La falta de acceso a la educación, las diferencias de sueldos entre hombres y mujeres —esta comprobado que cuando las carreras se feminizan, el salario disminuye— la discriminación laboral —actualmente no hay ningún reglamento para aceptar a jóvenes rapados, con piercing, o tatuajes— y el desempleo, son los factores que obligan a la gente a acudir a cualquier oferta laboral.
Hugo Italo Morales, presidente de la Comisión Laboral de la Cámara Nacional de la Industria de la Transformación, dice que los esquemas de gobierno para empatar los requerimientos y demandas de las empresas con la oferta estudiantil fracasaron por la falta de promoción e incentivos hacia las organizaciones.

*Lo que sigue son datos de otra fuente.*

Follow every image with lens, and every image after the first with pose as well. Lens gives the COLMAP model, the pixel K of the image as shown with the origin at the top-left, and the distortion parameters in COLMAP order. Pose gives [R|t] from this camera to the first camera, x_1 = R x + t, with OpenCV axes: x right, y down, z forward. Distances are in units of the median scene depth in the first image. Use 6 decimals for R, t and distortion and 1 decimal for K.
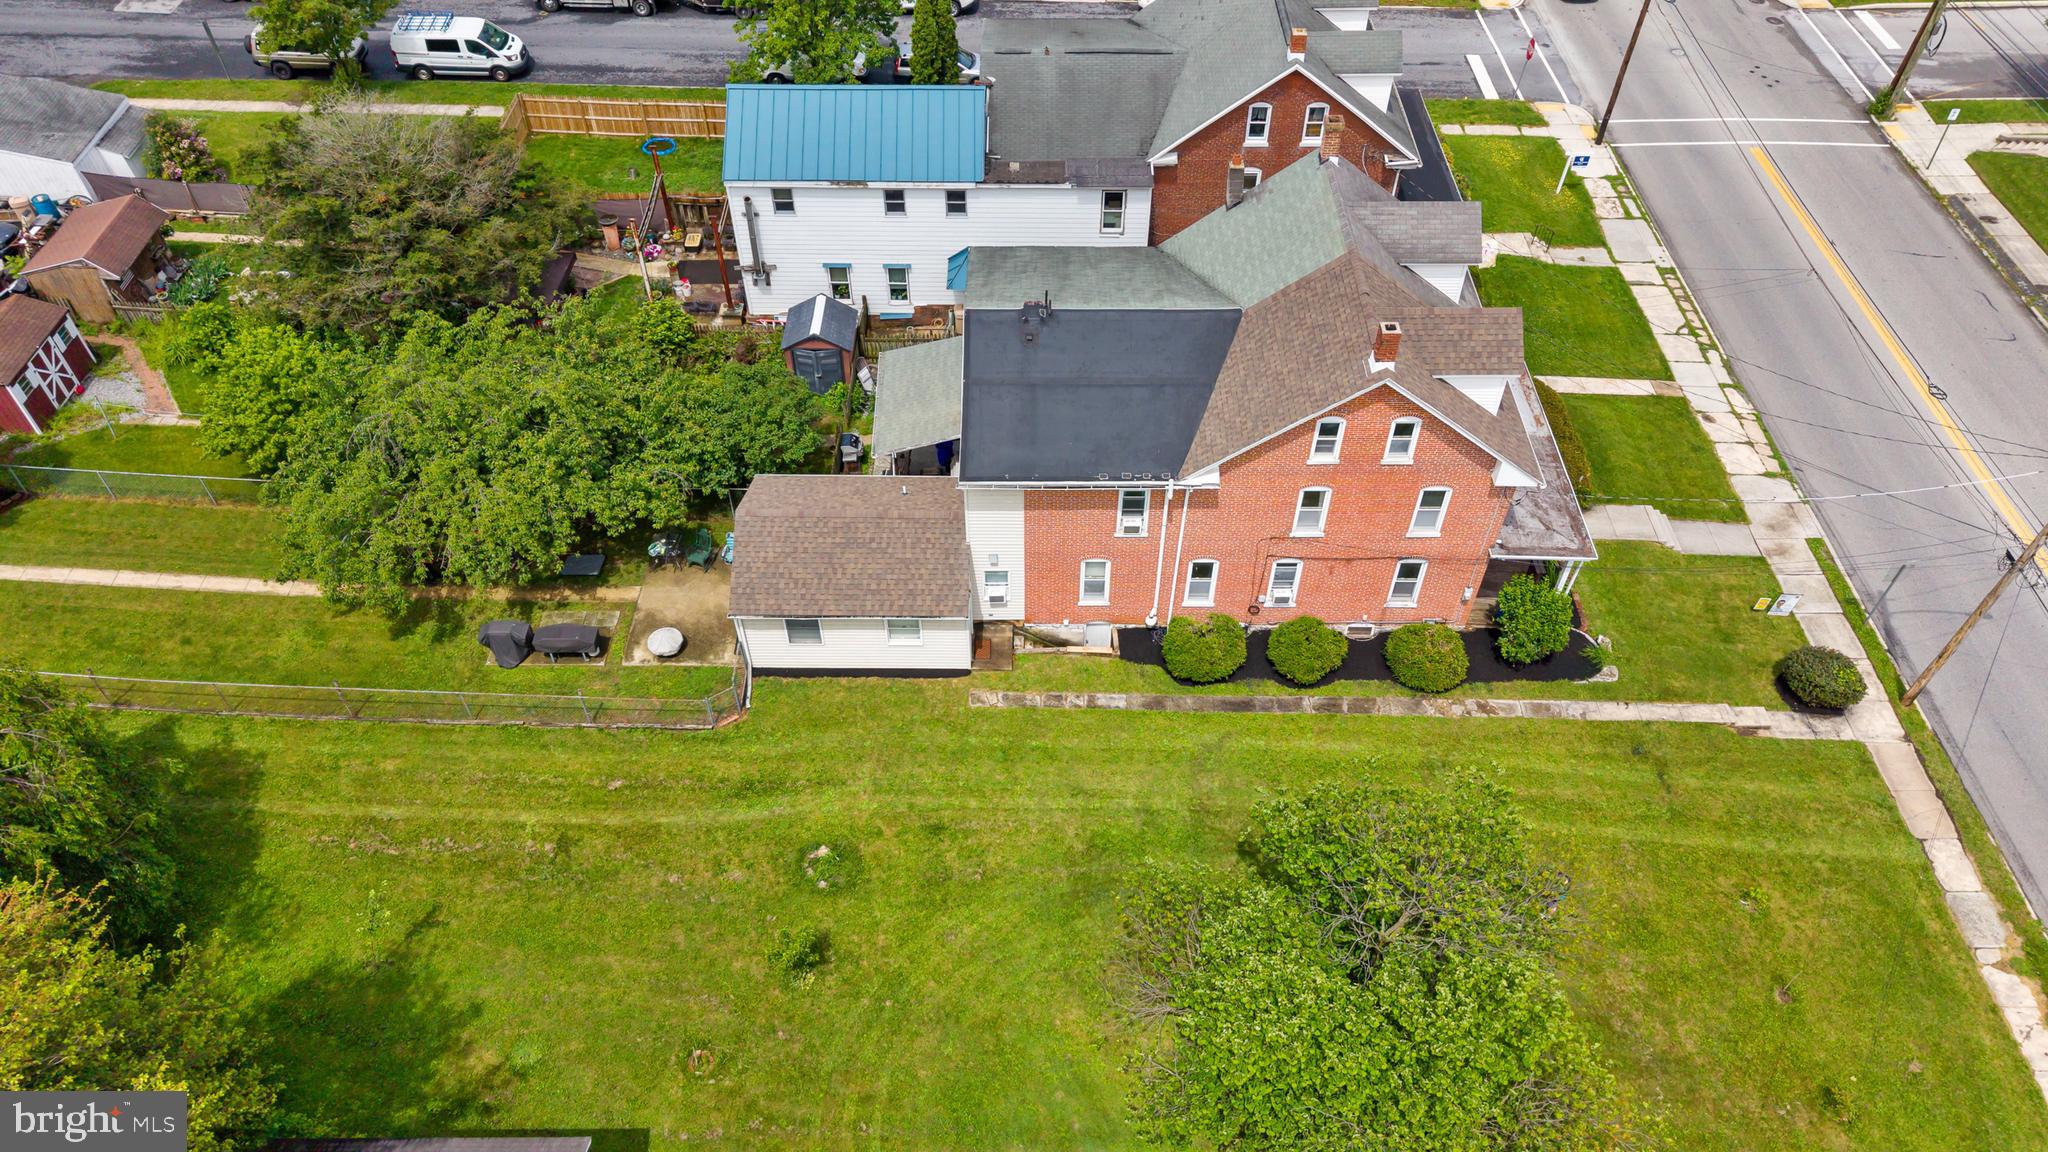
lens RADIAL K [[1369.4, 0, 1024.0], [0, 1369.4, 576.0], [0, 0, 1]] dist [0.049400, -0.065922]
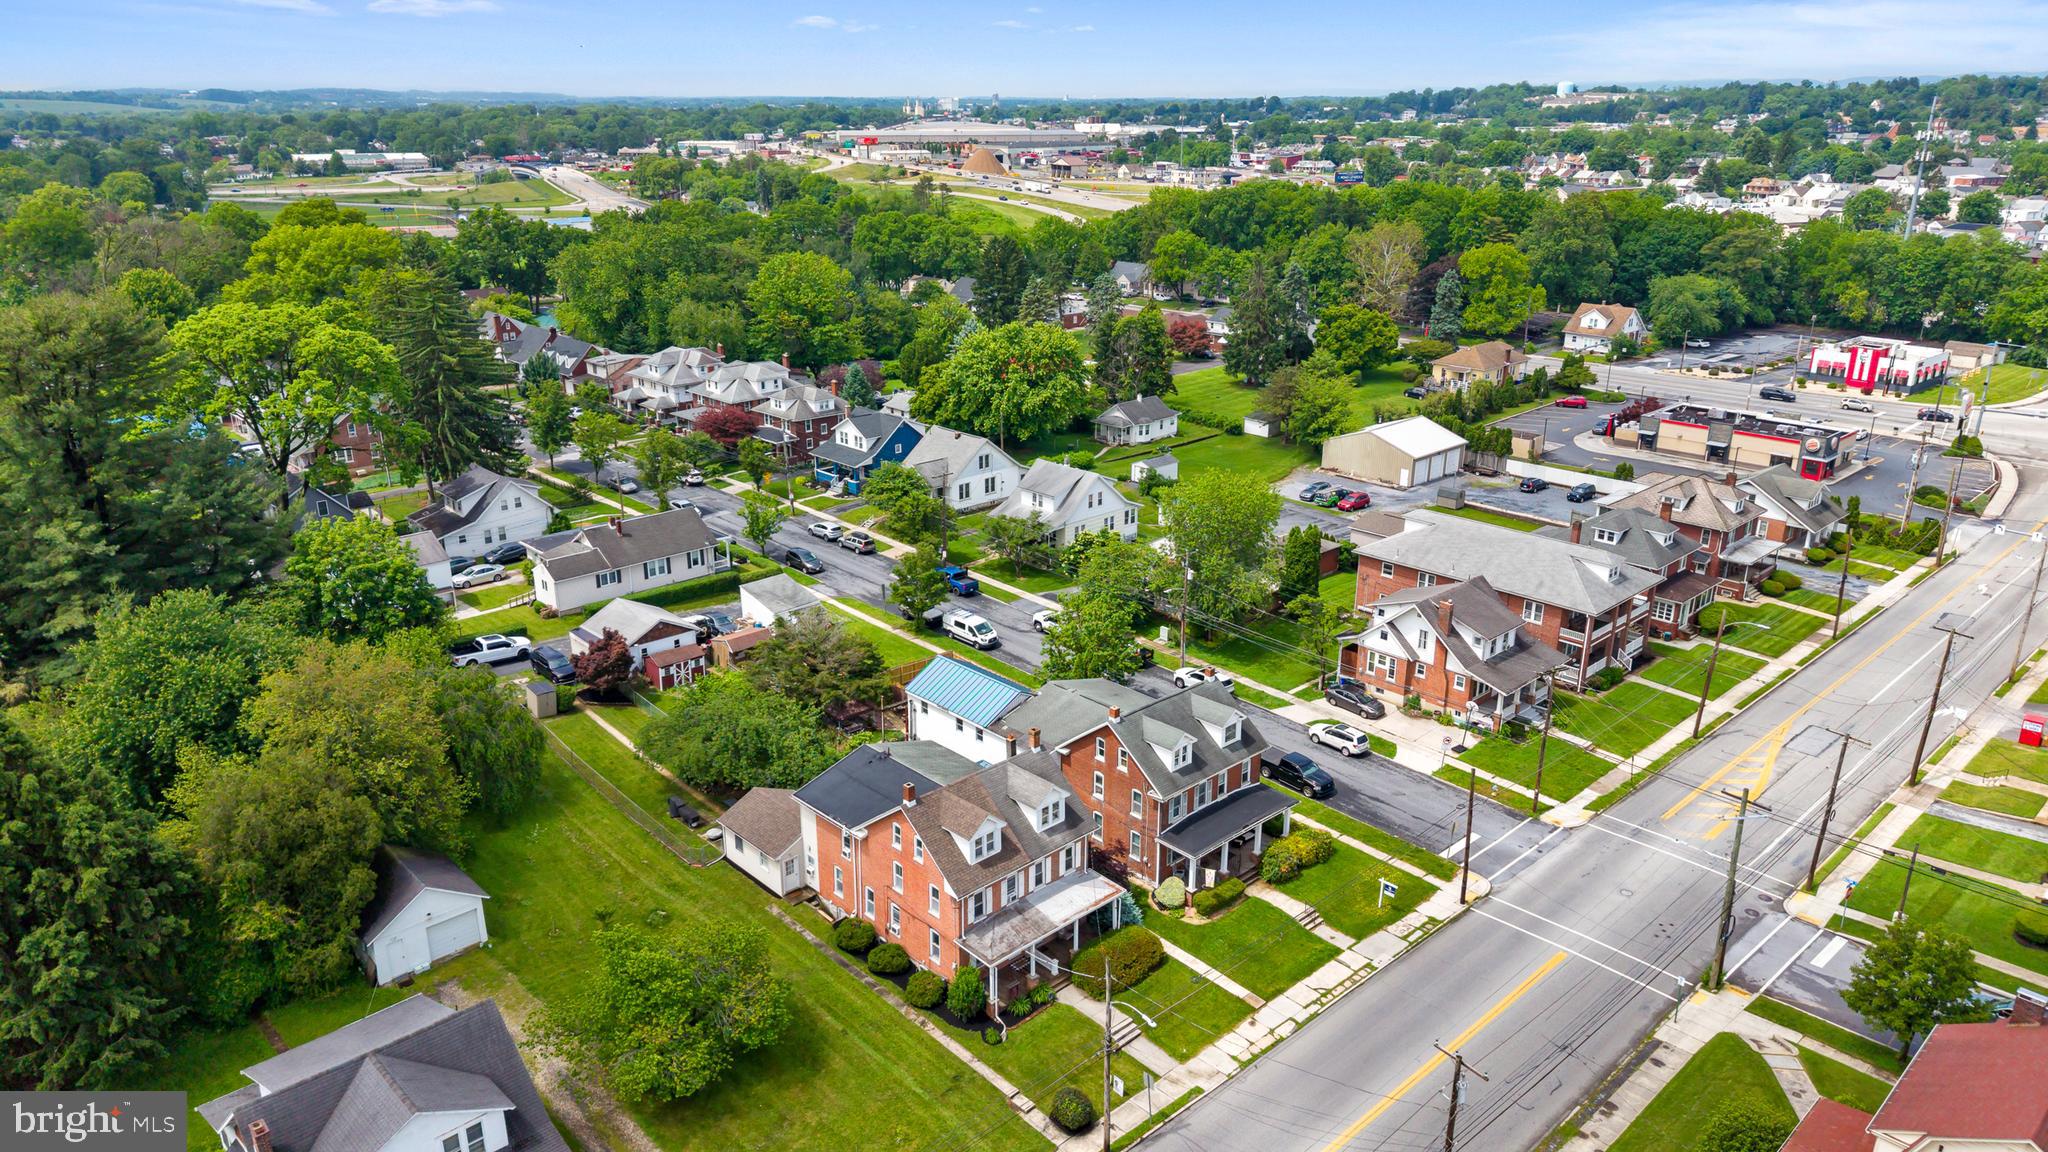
lens RADIAL K [[1369.6, 0, 1024.0], [0, 1369.6, 576.0], [0, 0, 1]] dist [0.098541, -0.207156]
pose [[0.687537, 0.239137, -0.685643, 1.235602], [-0.534343, 0.805977, -0.254713, 0.009786], [0.491701, 0.541493, 0.681920, -0.412434]]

En la calle de Júpiter en el barrio de San Simón, dicen los jóvenes que hasta su esquina o la puerta de su casa no ha llegado ningún programa juvenil del gobierno del Distrito Federal.
Vías de escape
En la delegación Álvaro Obregón, Martín Ponce, director general de Atención a la Salud y Desarrollo Comunitario, asegura que suben y bajan las calles, las barrancas y vecindades, las escuelas y los parques para recuperar los espacios de convivencia y rescatar a la juventud del narcomenudeo.
El Circo Volador un lugar de expresión para darketos, punketos, metaleros, góticos, hip-hoperos y otros géneros, también se convierte en un respiro. Se ofrecen talleres de cartonería, batik, capoeira, danza contemporánea, ballet, teatro, cuento de terror y cursos de asistente de negocio Microsoft. “Es sólo el derecho de ser y vivir lo que se es. La mayoría de los chavos en el Distrito Federal vienen de la marginalidad y la jodidez y buscan su lugar en una sociedad que difícilmente tiene algo para ellos”.
En la calle Júpiter de la Colonia San Simón, la noche comenzaba a hacer presencia cuando Ariadna decía que sólo necesitaba una oportunidad para salir de su barrio de siempre, el empleo ya lo tenía como trabajadora de una fábrica de Chocolates, que entonces se convertía en su único vehículo de escape al que se aferraría a partir de ahora.
(Con información de Cinthya Sánchez, Alejandro Medellín, Alejandro Parra, Elizabeth Borges, Joel Cortés).